Whose Finger is on the Nuclear Button?

Jason McDonald argues for a turn in the Uranium market and how he is representing it in his own portfolio.

Today, I want to talk about a stock I’ve been buying recently, Cameco (CCJ). I’ve traded it multiple times over the past 2 to 3 years, and now I’m getting back into it.

So what’s the deal with Cameco? It’s a big player in the nuclear uranium space, with a market cap of $13 billion and a share price just below $31. Long-term, nuclear power helps cut global carbon emissions. Since 2020, the uranium supply-demand situation has balanced out after a decade of building inventories.

Last year, uranium prices got stronger due to obvious reasons, and this trend continues into this year. Cameco scored a huge contract worth $4 billion to supply uranium to Ukraine, their largest ever. In their Q1 report, the CEO highlighted the soaring demand for nuclear power.

Cameco operates in two major areas: uranium production and fuel services. They’re a major player in mining and refining uranium, operating in a stable part of the world. They’re the top North American uranium miner and second globally. Their products are crucial for clean electricity generation in nuclear power plants worldwide.

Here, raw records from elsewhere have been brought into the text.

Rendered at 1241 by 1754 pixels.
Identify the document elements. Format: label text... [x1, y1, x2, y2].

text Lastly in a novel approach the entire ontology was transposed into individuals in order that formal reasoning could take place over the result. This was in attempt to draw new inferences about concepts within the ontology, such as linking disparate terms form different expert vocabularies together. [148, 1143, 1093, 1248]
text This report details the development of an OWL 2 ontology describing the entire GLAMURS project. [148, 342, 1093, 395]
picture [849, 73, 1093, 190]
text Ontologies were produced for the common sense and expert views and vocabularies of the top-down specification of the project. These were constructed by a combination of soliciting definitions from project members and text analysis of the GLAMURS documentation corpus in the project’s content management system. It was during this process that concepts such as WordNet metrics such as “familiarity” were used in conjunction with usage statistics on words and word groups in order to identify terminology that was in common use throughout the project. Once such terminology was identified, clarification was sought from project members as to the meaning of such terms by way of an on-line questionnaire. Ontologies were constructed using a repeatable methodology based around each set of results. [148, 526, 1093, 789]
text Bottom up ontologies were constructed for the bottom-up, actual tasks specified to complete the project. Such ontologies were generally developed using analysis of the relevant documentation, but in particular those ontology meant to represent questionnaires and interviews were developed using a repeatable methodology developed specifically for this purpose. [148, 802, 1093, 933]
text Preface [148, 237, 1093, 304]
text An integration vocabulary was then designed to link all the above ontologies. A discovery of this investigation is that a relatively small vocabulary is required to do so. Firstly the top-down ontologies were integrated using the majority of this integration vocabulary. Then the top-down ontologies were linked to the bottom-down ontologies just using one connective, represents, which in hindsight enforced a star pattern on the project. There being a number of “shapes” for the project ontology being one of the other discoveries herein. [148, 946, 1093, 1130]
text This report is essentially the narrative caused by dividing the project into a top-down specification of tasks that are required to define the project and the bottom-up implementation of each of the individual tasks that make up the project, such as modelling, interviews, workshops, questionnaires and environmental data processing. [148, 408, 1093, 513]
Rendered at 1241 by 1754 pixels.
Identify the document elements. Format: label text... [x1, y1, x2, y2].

Their competitive edge lies in owning the world’s largest high-grade reserves mine and having low operational costs. They’re among the few capable of meeting uranium demand globally. Utilities prefer reliable suppliers like Cameco to avoid risking nuclear reactor shutdowns due to fuel shortages.

The company is experiencing robust earnings growth, over 200% this year, though from a low base. Earnings are expected to rise to $1.03 this year and even more the next. Currently, the stock trades at a PE ratio of 30 times this year and 18 times next year, with almost no short interest.

The long-term story here is the expanding role of nuclear energy globally, driven by the need to meet ambitious carbon emission goals. Governments, including the US, are supporting the nuclear industry. Supply and demand in the uranium market have been balancing out since 2020, exacerbated by the Russian-Ukrainian conflict.

The uranium market operates on a long cycle, taking up to ten years to develop a mine or build a nuclear reactor. Fukushima in 2011 marked the low point of the cycle, and now, a decade later, it’s poised for a reversal. Uranium demand is rising, with about 50 reactors under construction, compared to 440 in operation a couple of summers ago.

The number of nuclear power users is set to increase, especially in places like China and India. Producers have become consumers, boosting uranium prices. Supply is insufficient due to natural degradation of mines over time.

Miners may need $60/lb uranium to increase capacity to meet demand. Current price is around $50/lb. Cameco could see a significant increase. In 2007, Cameco was valued at $20 billion; now it’s over $12 billion.

Good supply-demand dynamics favor uranium suppliers. The industry has been in a bear market, likely past the major turning point. Recent developments include acquiring Westinghouse Electric and restarting a high-grade uranium mine.

Cameco has a contract with Ukraine worth $4 billion to supply uranium, reducing reliance on Russian fuel. There’s potential for other East European countries to follow suit. CEO is bullish on nuclear power demand.

A bill to fast-track advanced nuclear reactors deployment was advanced in the US Senate. This affects the sector positively. Investing in uranium ETFs is another option. EPS increased by 8% in Q1.

Next earnings report expected in July. Stock could easily trade up into the mid-thirties. I’m accumulating shares.